Pokeno is a game manufactured by United States Playing Card Company. First released in 1930, the game is a combination of poker and keno (or lotto) and is similar to the game of bingo in several aspects.

Gameplay
The game can be played by between 2 and 13 people. The dealer places five ranks of five squares across the board for a total of 25 squares. With another deck of cards at hand, cards are turned over one at a time and each player who has a board with that playing card pictured places a poker chip or other marking device over the square. The first player to get five squares in a row is the winner.

Methods of scoring
There are many possible ways to keep score in Pokeno.

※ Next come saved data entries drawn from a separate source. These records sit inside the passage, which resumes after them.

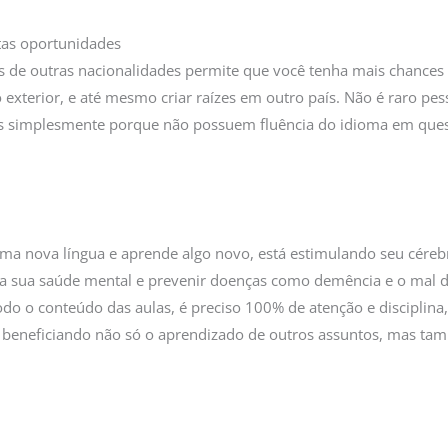
tas oportunidades
 de outras nacionalidades permite que você tenha mais chances 
 exterior, e até mesmo criar raízes em outro país. Não é raro p
s simplesmente porque não possuem fluência do idioma em ques
a nova língua e aprende algo novo, está estimulando seu cérebr
da sua saúde mental e prevenir doenças como demência e o mal 
todo o conteúdo das aulas, é preciso 100% de atenção e disciplina,
e beneficiando não só o aprendizado de outros assuntos, mas t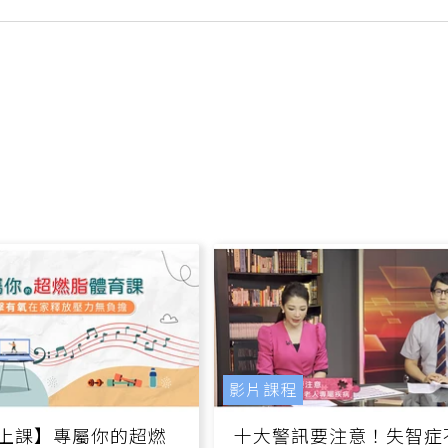
喝錯時機反而吃更
影片課程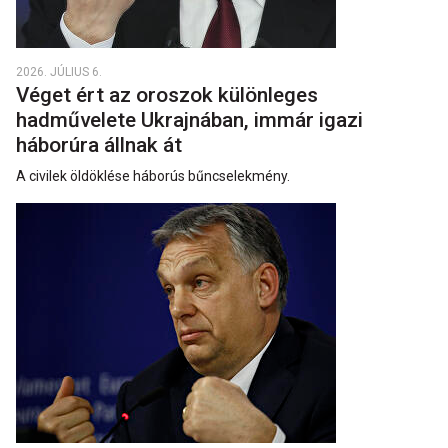
2026. JÚLIUS 6.
Véget ért az oroszok különleges
hadművelete Ukrajnában, immár igazi
háborúra állnak át
A civilek öldöklése háborús bűncselekmény.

 The winner receives a reward, greater or lesser, according to the poker value of the line or "hand." Note that the boards are arranged so that each vertical and horizontal line represents a different poker hand, ranging from "straight flush" to "one pair." No boards are better than others. All are intended to be balanced.
 The same as before except that the dealer continues turning over cards until every player has five in a row; the player with the highest poker hand covered is the winner.
 Pokeno may be played similarly to Blackjack, where the dealer covers his own board and plays against each individual player. The dealer turns over playing cards until he has five in a row covered on his own board. Any player who does not have five in a row covered, or whose row has a lesser value than the dealer's, loses. The dealer loses to those who have rows covered of greater poker value. Larger hands may bring a greater reward.
 Pokeno may be played similarly to keno. Each player except the dealer or "banker" is given a board and may bet on any figure that automatically covers one row and one column. The banker turns over playing cards and the players cover only those called that are in the two rows on which he wagers. If one of these two rows is not covered by any player so that no one is "out" by the time twenty-five cards are turned over, the banker gets the wagers. If player is "out" on either his horizontal or vertical row, that player gets a certain standard reward arranged in proportion, as in roulette.
 Pokeno may be played like regular bingo with poker cards instead of numbers/bingo balls.